New Delhi based Council on Energy Environment and Water (CEEW) a Delhi based think tank focused on the energy transition among other issues, has identified a very high share of financing as one of the biggest components of renewable energy tariffs in India
The findings from CEEW, a respected organisation in the space, serves to highlight just how poorly the issue of financing has been handled in India, besides many other developing countries.
Quite simply, renewable energy financing in India suffers from three big issues.
One, the legacy issue of a traditionally inefficient market , where pass through of low rates simply is not as efficient as it can be. This is a challenge the industry shares with all other sectors in India.
A second issue is the issues specific to the sector, besides the power sector. Uncertainty on government policy has been flagged repeatedly, to which can be added the shaky financials of their biggest buyers, state discoms. In just the last 3 months, the shenanigans of state discoms and governments in just Andhra Pradesh and now, Uttar Pradesh have demonstrated just why financiers are likely to treat the sector with extra caution, if not a barge pole. Industry insiders have repeatedly highlighted how even the private fund raising they do from markets frequently ends up financing their working capital requirements due to payment delays, rather than asset creation.
Finally, there is the issue of a sector with newcomers, versus legacy firms. Like any new sector, the renewables sector has attracted its fair share of entrepreneurs, in it for the business as well as the hope that they are getting into a sunrise sector. However, two issues plague these newcomers. One, a general learning curve among financiers, especially public sector bankers, where understanding of asset values, project feasibility and more is not yet fully developed. That in turn, leads money to legacy power producers, with their higher legacy costs and views on the future of renewables. It is no surprise that any group with its present rooted in say, thermal energy, finds it hard to start believing in a bright and present future for renewable energy. Be it the state owned NTPC, which has a long term plan built around doubling its existing thermal capacity of almost 45GW, or the private owned Adani group, which has become a leading renewables player even as it stays in the news for its plans around coal imports from Australia and thermal plants. These legacy players end up attracting a lions share of the money for renewables financing, on the back of their larger asset base including thermal, besides existing relationships.
That leaves new renewables players in a tough spot, with more money being raised from foreign institutions than domestic financial institutions. Consider Renew Power, Avaada , or even Amplus, three distinct firms which have done this successfully, all on the back of much better execution than legacy firms. On the other hand, the limited size of this privileged club also means that truly disruptive firms struggle to make an impact, as large parts of the ecosystem hinges on costs that are similar for all and a high policy overhang of course.
In effect, it also almost shuts out the public capital markets for large developers, with only EPC players like Sterling and Wilson managing to go for a public listing.

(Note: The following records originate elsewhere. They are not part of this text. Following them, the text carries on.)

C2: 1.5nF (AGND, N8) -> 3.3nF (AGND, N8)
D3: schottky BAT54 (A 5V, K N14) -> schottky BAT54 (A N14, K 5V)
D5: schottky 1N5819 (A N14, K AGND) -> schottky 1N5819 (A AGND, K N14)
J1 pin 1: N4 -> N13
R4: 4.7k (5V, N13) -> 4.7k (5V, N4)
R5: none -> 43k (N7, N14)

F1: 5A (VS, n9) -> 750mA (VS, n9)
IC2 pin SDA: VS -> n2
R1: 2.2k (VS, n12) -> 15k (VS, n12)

Otherwise, considering the sector and the scale of many firms in the sector today, it would have been a natural progression to a listing for many, with Renew Power coming the closest to an actual listing, before deferring it last year. With long term, fixed rate debt also relatively scarce, on renewable projects that are routinely projected to last 25 years or more, players face an uphill task to manage cash flows with sustainable debt. Even today, the reality of new players making an impact is demonstrated by a firm like ACME Solar being ranked as the Indian firm with the highest solar capacity, closely followed by the Adani group. In fact globally, IPP’s or Independent Power Producers dominate the rankings, and even more pertinently, the top 10 globally (outside of China) account for just 6.9% of capacity. That fragmented ownership simply drives home the point about the need for a healthy financing market to encourage newer firms to make an impact too.

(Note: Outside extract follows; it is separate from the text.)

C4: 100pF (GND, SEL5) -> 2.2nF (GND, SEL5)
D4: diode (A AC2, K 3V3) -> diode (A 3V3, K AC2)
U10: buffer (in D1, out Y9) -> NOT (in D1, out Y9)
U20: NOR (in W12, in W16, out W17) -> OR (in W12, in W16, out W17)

The CEEW study says that despite the progress made in renewables capacity, particularly in developing countries, coal contributes 26 times more to the primary energy supply than renewables, in developing countries. Changing that situation quickly will need a far more proactive financing environment for renewable energy.
It posits that financing costs could be a key determinant of future declines in solar and wind energy costs. Suitable policy changes that derisks these investments could go a long way in reducing financing costs, and lower energy prices too.
By putting a broad figure on just how high the financing component can be in renewable tariffs (50-65 percent), the study serves as an opportune provider of inputs to a government that is falling massively behind on its renewable targets.